Collected data
--- START ---

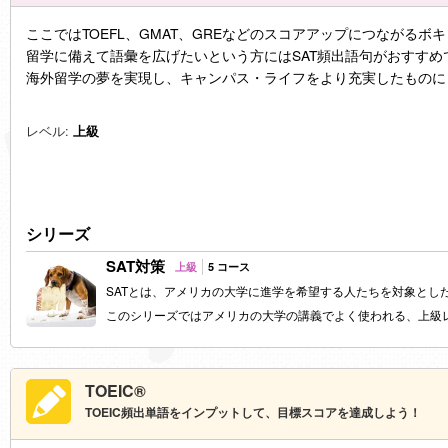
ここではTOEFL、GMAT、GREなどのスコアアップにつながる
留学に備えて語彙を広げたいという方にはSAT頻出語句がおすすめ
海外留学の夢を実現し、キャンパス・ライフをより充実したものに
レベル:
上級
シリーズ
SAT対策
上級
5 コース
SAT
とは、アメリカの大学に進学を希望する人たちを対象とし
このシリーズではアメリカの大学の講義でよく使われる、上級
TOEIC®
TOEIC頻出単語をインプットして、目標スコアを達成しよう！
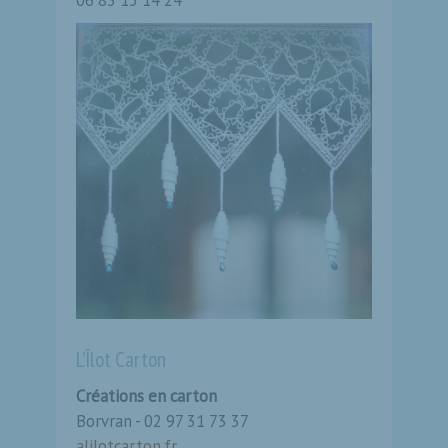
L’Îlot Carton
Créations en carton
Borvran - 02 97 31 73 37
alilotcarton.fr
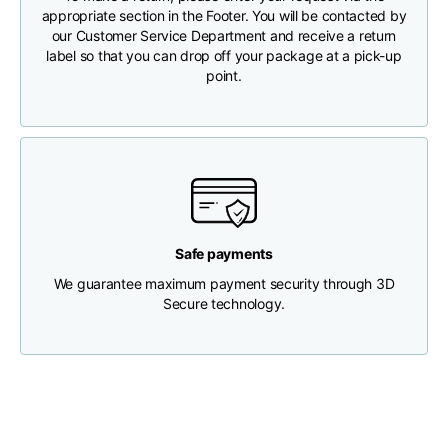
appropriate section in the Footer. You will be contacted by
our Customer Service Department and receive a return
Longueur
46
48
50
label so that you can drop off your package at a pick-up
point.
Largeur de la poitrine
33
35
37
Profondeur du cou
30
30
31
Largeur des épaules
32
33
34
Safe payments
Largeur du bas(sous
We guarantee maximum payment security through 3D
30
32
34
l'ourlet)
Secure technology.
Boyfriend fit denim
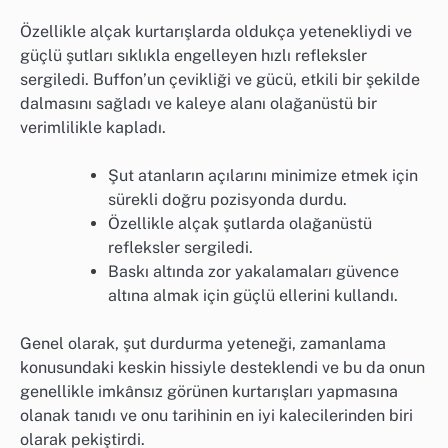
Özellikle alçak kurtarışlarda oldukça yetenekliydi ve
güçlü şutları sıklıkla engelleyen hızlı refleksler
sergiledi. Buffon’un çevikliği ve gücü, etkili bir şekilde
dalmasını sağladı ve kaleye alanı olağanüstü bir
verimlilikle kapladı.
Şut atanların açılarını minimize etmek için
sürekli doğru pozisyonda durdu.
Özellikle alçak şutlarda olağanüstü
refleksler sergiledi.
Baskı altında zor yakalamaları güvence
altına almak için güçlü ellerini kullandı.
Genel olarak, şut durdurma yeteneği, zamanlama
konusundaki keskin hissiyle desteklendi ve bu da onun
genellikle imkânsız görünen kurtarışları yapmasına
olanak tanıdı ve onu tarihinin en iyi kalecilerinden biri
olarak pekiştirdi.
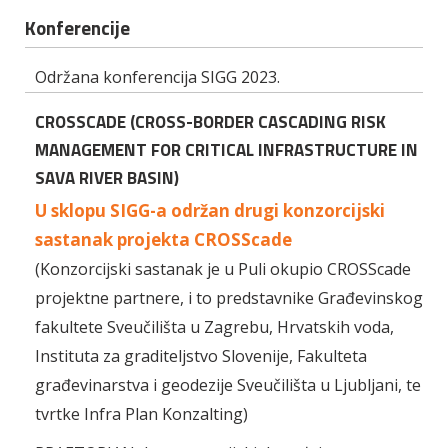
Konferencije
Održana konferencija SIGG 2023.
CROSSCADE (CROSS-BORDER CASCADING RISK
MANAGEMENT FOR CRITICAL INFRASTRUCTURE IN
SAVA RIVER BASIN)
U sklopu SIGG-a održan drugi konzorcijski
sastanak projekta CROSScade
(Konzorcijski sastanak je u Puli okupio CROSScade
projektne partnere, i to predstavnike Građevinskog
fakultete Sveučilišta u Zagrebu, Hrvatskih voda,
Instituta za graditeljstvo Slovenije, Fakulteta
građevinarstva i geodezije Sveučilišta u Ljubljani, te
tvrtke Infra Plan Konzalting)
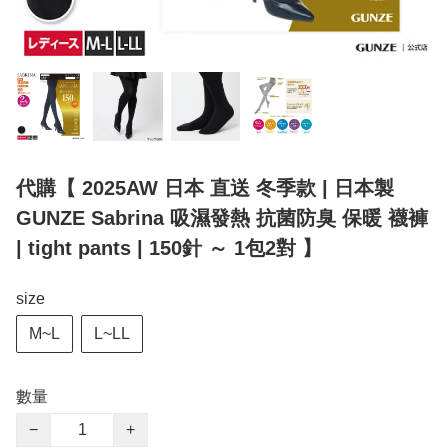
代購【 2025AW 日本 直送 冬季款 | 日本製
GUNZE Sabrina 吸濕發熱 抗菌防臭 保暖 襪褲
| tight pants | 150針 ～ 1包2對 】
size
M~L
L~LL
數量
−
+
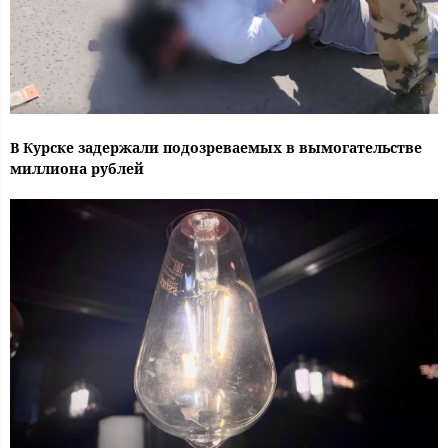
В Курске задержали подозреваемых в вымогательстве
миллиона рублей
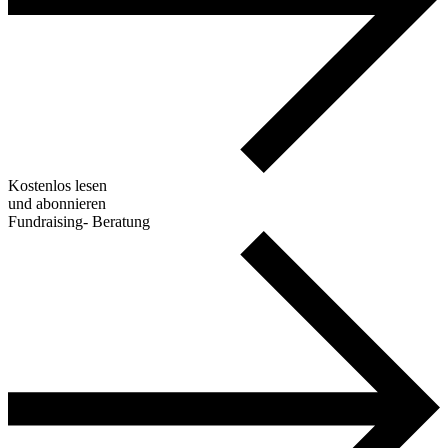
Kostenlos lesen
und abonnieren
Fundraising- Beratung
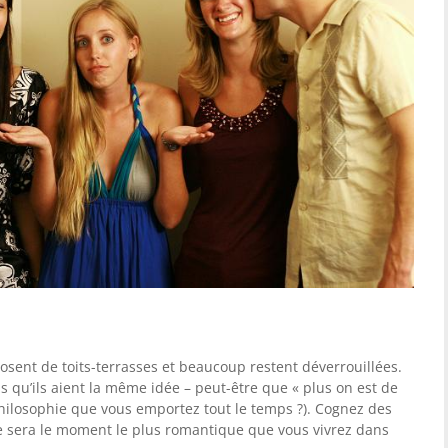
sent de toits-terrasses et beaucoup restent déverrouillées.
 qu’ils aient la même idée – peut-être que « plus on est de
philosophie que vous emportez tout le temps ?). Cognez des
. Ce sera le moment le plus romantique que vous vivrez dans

--- END ---
--- START ---

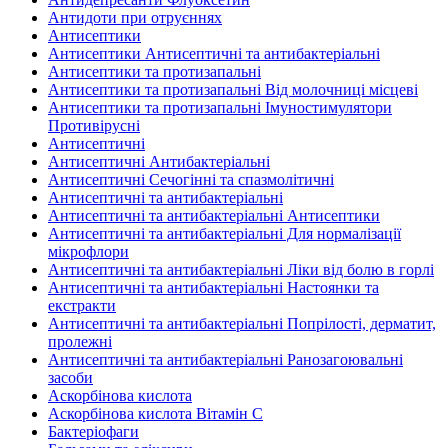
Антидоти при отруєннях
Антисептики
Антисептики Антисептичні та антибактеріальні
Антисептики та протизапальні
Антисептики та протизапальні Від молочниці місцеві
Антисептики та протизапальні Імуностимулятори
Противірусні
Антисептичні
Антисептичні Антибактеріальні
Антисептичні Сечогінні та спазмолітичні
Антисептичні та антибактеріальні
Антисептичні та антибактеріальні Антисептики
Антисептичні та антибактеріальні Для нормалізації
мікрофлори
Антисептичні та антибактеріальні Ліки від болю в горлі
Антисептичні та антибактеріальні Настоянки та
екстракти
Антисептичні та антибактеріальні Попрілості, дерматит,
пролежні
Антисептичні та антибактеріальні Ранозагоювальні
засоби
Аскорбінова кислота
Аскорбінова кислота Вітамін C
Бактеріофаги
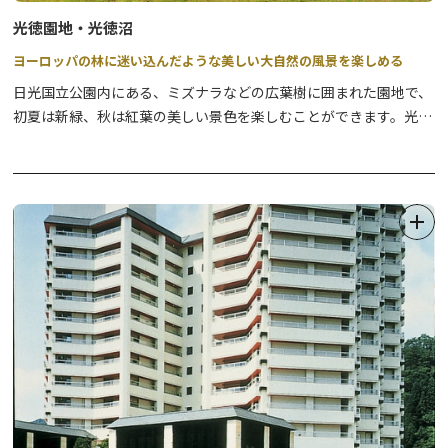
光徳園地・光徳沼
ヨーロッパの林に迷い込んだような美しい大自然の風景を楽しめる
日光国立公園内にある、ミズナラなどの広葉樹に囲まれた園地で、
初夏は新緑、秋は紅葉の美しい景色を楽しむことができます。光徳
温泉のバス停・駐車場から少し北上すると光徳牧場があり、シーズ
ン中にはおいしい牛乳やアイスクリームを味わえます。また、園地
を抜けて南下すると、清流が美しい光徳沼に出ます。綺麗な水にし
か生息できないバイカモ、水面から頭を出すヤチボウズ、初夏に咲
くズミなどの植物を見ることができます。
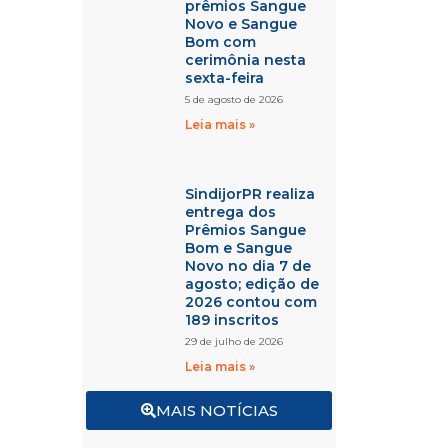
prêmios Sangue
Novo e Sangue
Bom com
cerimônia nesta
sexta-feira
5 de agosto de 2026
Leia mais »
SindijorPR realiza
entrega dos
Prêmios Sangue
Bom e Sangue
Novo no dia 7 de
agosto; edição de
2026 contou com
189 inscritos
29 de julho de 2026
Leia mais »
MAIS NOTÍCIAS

--- END ---

→ Your assignment
What lines above hold the word "Özellikle"? List them all.

→ Solution for this exercise
Özellikle alçak kurtarışlarda oldukça yetenekliydi ve
Özellikle alçak şutlarda olağanüstü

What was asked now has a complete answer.